J Neurol Neurosurg Psychiatry. 2019 Oct 13. pii: jnnp-2019-321321.
In a prospective phase IV trial of the first-line oral treatment dimethyl fumarate (DMF), we examined dynamics of neurofilament light (NFL) chain in serum, plasma and cerebrospinal fluid (CSF) samples collected over 12 months from relapsing-remitting multiple sclerosis (RRMS) patients. NFL changes were related to disease activity.
We examined NFL levels by single-molecule array in 88 CSF, 348 plasma and 131 sera from treatment-naïve RRMS patients (n=52), healthy controls (n=23) and a placebo group matched by age, sex and NFL (n=52). Plasma/sera were collected at baseline, and 1, 3, 6 and 12 months after DMF. CSF samples were collected at baseline and 12 months after DMF.

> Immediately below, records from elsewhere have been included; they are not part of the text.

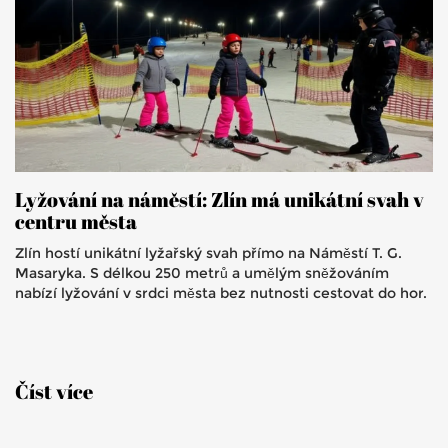
Lyžování na náměstí: Zlín má unikátní svah v
centru města
Zlín hostí unikátní lyžařský svah přímo na Náměstí T. G.
Masaryka. S délkou 250 metrů a umělým sněžováním
nabízí lyžování v srdci města bez nutnosti cestovat do hor.
Číst více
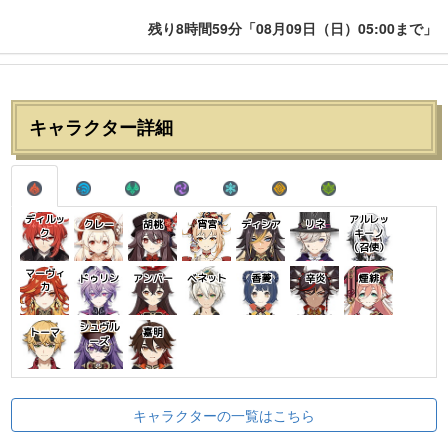
残り8時間59分「08月09日（日）05:00まで」
キャラクター詳細
ディルッ
アルレッ
クレー
胡桃
宵宮
ディシア
リネ
ク
キーノ
（召使）
マーヴィ
ドゥリン
アンバー
ベネット
香菱
辛炎
煙緋
カ
シュヴル
トーマ
嘉明
ーズ
キャラクターの一覧はこちら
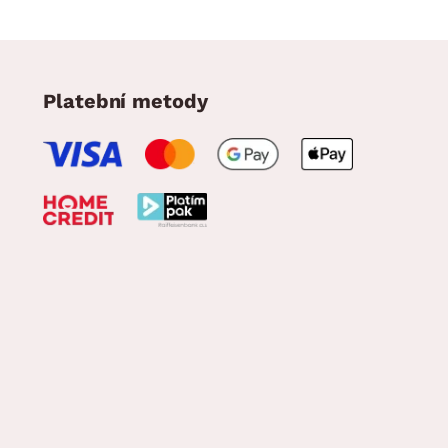
Platební metody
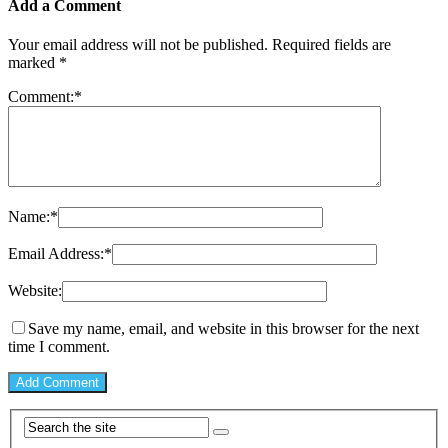
Add a Comment
Your email address will not be published.
Required fields are
marked
*
Comment:
*
Name:
*
Email Address:
*
Website:
Save my name, email, and website in this browser for the next
time I comment.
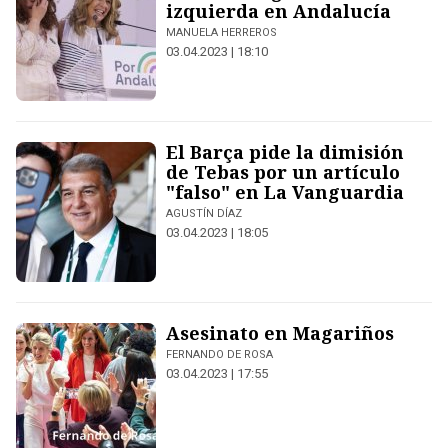
izquierda en Andalucía
MANUELA HERREROS
03.04.2023 | 18:10
El Barça pide la dimisión
de Tebas por un artículo
"falso" en La Vanguardia
AGUSTÍN DÍAZ
03.04.2023 | 18:05
Asesinato en Magariños
FERNANDO DE ROSA
03.04.2023 | 17:55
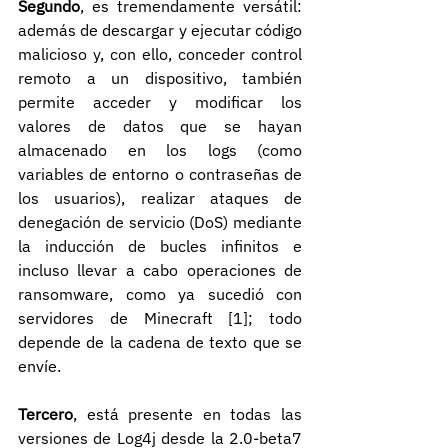
Segundo
, es tremendamente versátil: 
además de descargar y ejecutar código 
malicioso y, con ello, conceder control 
remoto a un dispositivo, también 
permite acceder y modificar los 
valores de datos que se hayan 
almacenado en los logs (como 
variables de entorno o contraseñas de 
los usuarios), realizar ataques de 
denegación de servicio (DoS) mediante 
la inducción de bucles infinitos e 
incluso llevar a cabo operaciones de 
ransomware, como ya sucedió con 
servidores de Minecraft [1]; todo 
depende de la cadena de texto que se 
envíe.
Tercero
, está presente en todas las 
versiones de Log4j desde la 2.0-beta7 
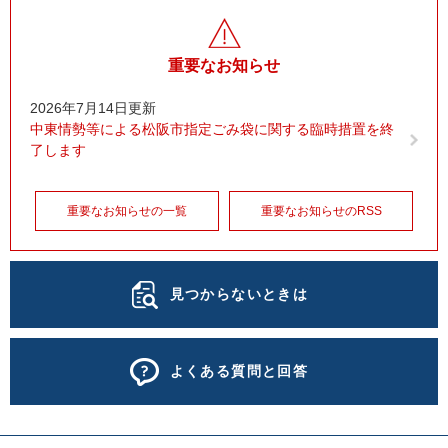
重要なお知らせ
2026年7月14日更新
中東情勢等による松阪市指定ごみ袋に関する臨時措置を終
了します
重要なお知らせの一覧
重要なお知らせのRSS
見つからないときは
よくある質問と回答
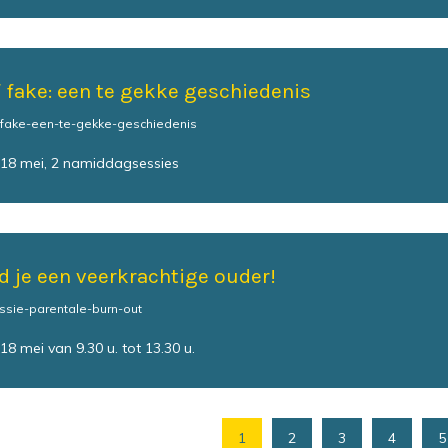
f fake: een te gekke geschiedenis
-fake-een-te-gekke-geschiedenis
18 mei, 2 namiddagsessies
d je een veerkrachtige ouder!
ssie-parentale-burn-out
8 mei van 9.30 u. tot 13.30 u.
1
2
3
4
5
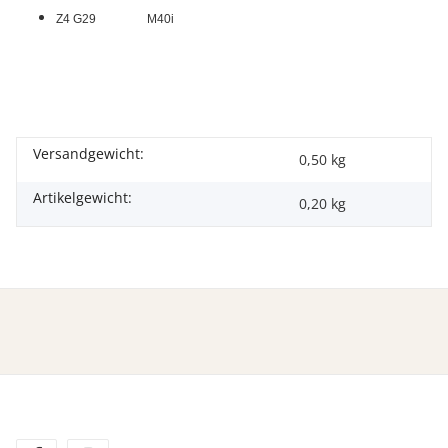
Z4 G29 M40i
Versandgewicht:
0,50 kg
Artikelgewicht:
0,20
kg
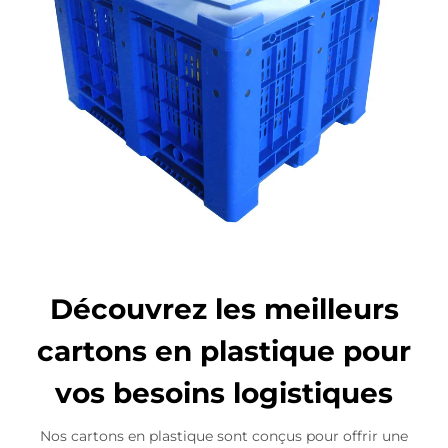
Découvrez les meilleurs
cartons en plastique pour
vos besoins logistiques
Nos cartons en plastique sont conçus pour offrir une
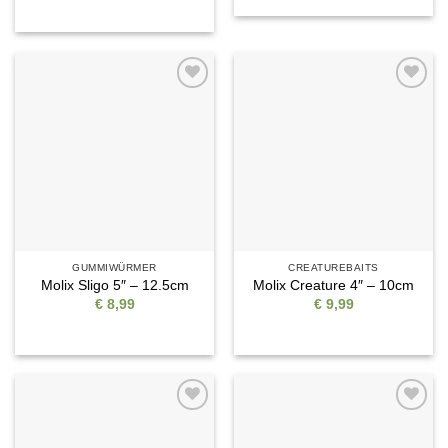
Auf die
Auf die
Wunschliste
Wunschliste
GUMMIWÜRMER
CREATUREBAITS
Molix Sligo 5″ – 12.5cm
Molix Creature 4″ – 10cm
€
8,99
€
9,99
Auf die
Auf die
Wunschliste
Wunschliste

NFL concentration in CSF, plasma and serum correlated highly (p<0.0001 for all), but plasma levels were only 76.9% of paired serum concentration. After 12 months of DMF treatment, NFL concentration decreased by 73%, 69% and 55% in the CSF, serum and plasma (p<0.0001, respectively). Significant reduction in blood was observed after 6 and 12 months treatment compared with baseline (p<0.01 and p<0.0001, respectively) and to placebo (p<0.0001). Patients with NFL above the 807.5 pg/mL cut-off in CSF had 5.0-times relative risk of disease activity (p<0.001).
This study provides Class II evidence that first-line DMF reduces NFL in both blood and CSF after 6 months and normalises CSF levels in 73% of patients. High NFL concentration in CSF after a year reflected disease activity. NFL levels were higher in serum than in plasma, which should be considered when NFL is used as a biomarker.